§ Problem to work on
Whenever a line contains the string "servers", copy it out of the entries.

Saved entries:
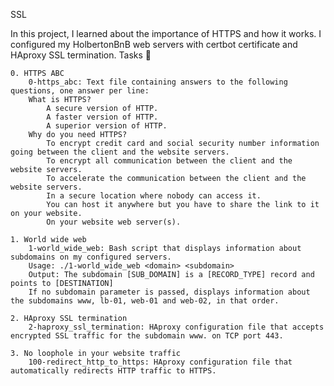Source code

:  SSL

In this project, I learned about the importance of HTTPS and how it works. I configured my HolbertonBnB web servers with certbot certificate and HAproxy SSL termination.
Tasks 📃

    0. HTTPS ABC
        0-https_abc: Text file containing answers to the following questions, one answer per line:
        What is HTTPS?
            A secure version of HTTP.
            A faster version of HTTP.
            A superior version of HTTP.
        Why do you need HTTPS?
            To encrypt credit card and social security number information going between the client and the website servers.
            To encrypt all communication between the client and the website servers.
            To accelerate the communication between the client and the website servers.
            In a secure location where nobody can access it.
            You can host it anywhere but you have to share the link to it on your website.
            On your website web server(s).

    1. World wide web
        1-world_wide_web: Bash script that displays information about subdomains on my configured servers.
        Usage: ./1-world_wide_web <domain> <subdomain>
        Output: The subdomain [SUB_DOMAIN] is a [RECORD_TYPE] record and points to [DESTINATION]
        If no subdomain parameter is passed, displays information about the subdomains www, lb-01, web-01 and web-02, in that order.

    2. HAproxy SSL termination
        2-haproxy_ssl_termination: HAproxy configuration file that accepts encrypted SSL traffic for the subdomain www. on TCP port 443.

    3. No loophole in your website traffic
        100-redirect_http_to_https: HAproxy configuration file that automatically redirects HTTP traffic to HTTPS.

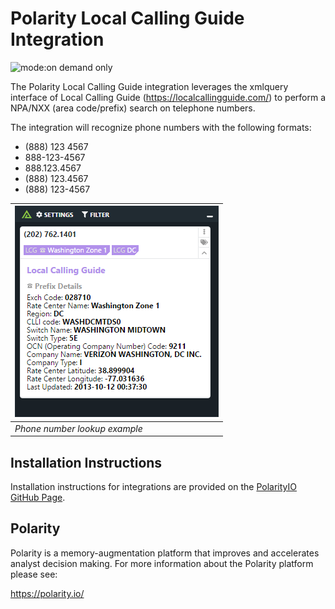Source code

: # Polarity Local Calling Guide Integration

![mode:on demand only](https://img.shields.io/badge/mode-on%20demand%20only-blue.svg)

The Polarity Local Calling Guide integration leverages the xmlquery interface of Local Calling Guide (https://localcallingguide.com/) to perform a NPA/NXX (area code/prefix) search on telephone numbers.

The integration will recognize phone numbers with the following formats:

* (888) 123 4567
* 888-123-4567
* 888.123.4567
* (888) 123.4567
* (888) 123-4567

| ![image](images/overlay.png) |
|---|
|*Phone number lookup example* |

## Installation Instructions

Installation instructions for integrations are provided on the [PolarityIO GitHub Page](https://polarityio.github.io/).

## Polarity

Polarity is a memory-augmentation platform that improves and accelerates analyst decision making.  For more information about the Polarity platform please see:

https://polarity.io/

---

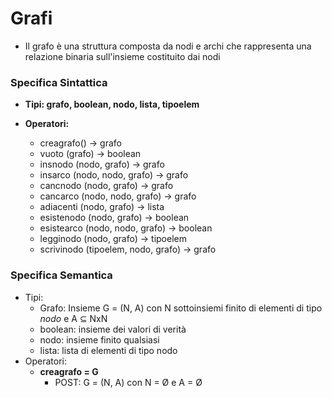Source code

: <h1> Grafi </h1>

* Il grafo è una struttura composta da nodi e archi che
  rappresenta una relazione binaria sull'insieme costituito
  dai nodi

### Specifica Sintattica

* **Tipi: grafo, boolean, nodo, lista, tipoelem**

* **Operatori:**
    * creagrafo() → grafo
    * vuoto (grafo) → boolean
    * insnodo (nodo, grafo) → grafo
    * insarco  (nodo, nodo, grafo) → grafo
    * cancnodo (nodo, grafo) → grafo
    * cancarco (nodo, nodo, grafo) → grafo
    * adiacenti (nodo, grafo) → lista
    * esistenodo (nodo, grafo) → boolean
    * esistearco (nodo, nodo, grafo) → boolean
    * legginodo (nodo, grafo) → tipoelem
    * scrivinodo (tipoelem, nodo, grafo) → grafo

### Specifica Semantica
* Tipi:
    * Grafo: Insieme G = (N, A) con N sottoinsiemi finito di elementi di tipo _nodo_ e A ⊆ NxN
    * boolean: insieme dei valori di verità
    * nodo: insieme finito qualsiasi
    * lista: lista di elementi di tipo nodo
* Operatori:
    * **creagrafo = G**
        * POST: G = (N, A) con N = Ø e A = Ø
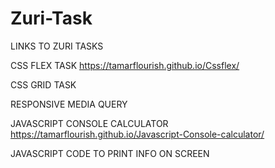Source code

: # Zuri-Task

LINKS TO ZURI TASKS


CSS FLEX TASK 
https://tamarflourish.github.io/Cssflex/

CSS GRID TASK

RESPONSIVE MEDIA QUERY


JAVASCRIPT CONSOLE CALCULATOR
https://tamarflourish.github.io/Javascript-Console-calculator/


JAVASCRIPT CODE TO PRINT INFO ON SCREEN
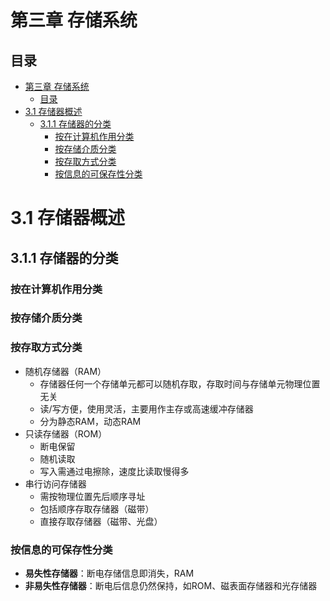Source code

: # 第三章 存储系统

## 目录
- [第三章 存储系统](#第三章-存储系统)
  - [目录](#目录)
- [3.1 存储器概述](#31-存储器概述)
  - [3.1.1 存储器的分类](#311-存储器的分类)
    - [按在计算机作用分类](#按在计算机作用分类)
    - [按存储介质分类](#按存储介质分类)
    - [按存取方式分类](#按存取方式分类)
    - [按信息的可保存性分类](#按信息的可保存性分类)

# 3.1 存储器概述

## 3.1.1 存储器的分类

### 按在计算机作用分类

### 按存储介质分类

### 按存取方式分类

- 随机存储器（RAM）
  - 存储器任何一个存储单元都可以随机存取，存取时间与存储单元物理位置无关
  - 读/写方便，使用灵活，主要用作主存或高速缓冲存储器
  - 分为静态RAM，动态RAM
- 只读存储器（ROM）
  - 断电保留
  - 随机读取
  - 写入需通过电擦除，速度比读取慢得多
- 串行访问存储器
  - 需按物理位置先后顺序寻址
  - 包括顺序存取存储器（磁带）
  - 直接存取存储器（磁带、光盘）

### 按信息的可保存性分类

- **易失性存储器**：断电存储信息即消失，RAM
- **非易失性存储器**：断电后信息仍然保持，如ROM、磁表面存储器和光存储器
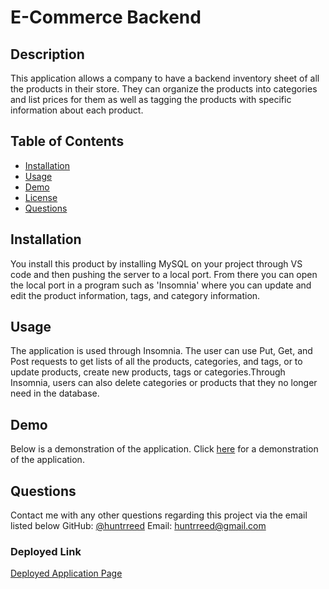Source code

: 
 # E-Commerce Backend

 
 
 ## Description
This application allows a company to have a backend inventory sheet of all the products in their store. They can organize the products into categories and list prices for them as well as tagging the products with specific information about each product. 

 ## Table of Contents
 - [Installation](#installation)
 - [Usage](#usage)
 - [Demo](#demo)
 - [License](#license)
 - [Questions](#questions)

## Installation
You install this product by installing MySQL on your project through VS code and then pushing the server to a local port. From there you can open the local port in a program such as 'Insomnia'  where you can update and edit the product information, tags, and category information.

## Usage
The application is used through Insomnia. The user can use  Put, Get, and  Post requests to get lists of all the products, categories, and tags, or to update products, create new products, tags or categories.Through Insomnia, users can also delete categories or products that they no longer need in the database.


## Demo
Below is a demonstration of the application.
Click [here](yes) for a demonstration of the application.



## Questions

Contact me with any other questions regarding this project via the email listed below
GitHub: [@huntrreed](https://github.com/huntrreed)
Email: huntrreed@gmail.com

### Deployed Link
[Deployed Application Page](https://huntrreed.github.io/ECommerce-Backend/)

§ Solved problem
In this project, I learned about the importance of HTTPS and how it works. I configured my HolbertonBnB web servers with certbot certificate and HAproxy SSL termination.
            To encrypt credit card and social security number information going between the client and the website servers.
            To encrypt all communication between the client and the website servers.
            To accelerate the communication between the client and the website servers.
        1-world_wide_web: Bash script that displays information about subdomains on my configured servers.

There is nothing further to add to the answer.